Upon their triumphant return to Opportunity bearing the stingers of their quarry, they were met by Corinth and her warriors while collecting their bounty from the Baron Garwyn, and also came into the company of Max Parsley, hick-turned-swordsman, and his scribe Henx.  Without the aid of Carcophan's Zaharan lore, they were unable to decipher the map to the Vaults, so Corinth proposed an expedition to the destination of the Myrmidian map recovered during the dragonslaying, which pointed to a fort in the desert.  En route, they made friendly contact with a group of giant cactus treants, who warned them of orcs and goblins in the vicinity.

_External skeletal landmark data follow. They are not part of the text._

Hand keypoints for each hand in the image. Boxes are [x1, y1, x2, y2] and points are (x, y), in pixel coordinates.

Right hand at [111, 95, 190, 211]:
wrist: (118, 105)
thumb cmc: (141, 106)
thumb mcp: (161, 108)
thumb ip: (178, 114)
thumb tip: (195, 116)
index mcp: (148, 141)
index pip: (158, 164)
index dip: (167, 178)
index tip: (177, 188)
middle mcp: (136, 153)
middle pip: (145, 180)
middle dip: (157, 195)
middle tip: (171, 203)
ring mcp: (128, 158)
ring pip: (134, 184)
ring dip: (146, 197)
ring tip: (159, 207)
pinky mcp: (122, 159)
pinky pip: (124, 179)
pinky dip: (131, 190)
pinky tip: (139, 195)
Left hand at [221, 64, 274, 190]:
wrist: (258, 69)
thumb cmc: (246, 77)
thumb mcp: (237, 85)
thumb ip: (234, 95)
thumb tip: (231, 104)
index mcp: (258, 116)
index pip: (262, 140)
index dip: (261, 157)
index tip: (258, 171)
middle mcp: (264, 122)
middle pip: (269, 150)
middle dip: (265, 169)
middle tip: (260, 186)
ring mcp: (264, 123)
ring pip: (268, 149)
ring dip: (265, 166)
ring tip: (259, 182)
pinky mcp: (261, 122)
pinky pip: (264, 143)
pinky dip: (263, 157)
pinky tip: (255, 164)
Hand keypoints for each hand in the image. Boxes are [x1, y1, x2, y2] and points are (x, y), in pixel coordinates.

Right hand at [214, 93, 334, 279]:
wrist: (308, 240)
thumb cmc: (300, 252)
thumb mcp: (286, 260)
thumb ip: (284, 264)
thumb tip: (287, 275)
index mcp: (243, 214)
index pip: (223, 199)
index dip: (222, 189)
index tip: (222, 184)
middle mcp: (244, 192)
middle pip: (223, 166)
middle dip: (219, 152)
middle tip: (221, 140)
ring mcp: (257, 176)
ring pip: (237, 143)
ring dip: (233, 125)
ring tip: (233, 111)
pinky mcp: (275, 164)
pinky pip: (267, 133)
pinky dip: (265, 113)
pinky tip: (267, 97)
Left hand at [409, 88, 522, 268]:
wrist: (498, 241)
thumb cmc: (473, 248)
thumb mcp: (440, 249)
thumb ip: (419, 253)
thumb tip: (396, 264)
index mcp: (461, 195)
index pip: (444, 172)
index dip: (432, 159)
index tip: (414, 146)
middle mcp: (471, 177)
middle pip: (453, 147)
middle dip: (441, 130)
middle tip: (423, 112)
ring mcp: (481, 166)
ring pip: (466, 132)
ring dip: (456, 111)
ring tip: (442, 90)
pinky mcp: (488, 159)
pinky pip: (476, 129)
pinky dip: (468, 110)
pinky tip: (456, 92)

Upon their arrival, the perimeter was scouted and no means of ingress was found, and so they went over the walls via grappling hook and opened the gates from within.  While exploring the cellar of a tavern within the fort, they found a passage within the cellar which led them into a goblin den.  The goblins, maddened by Max's accidental blasphemy of their death-god Hao-Dee, rolled a pair of 12s for morale and all charged to painful burning deaths in a patch of flaming oil.  All 30 or so of them.  Goradohi complemented the company on their cooking while the rest of them searched for treasure, finding several pieces of silverware and a captive, a captured bandit named Demmin who knew little of the area, being from further west.  After emerging from the warren, they sent Demmin to outside the gate with the mercenaries, and searched a smithy, where they found five goblins cowering in terror.  When commanded to leave, they protested that the orcs would get them.  Goradohi ate one, and the rest fled as orcs attacked the party from the rear, badly wounding Leo, Hildegarde, and Corinth's nightblade Macha.  The orcs were slain, and the party found nothing of value in the smithy, so with their wounded in tow a retreat back to Opportunity was ordered.

No PCs or henchmen were killed in the making of this session report :(  Even more sadly, it looks like with my interview travel schedule, there will be no more ACKS before the 14th of October at the earliest.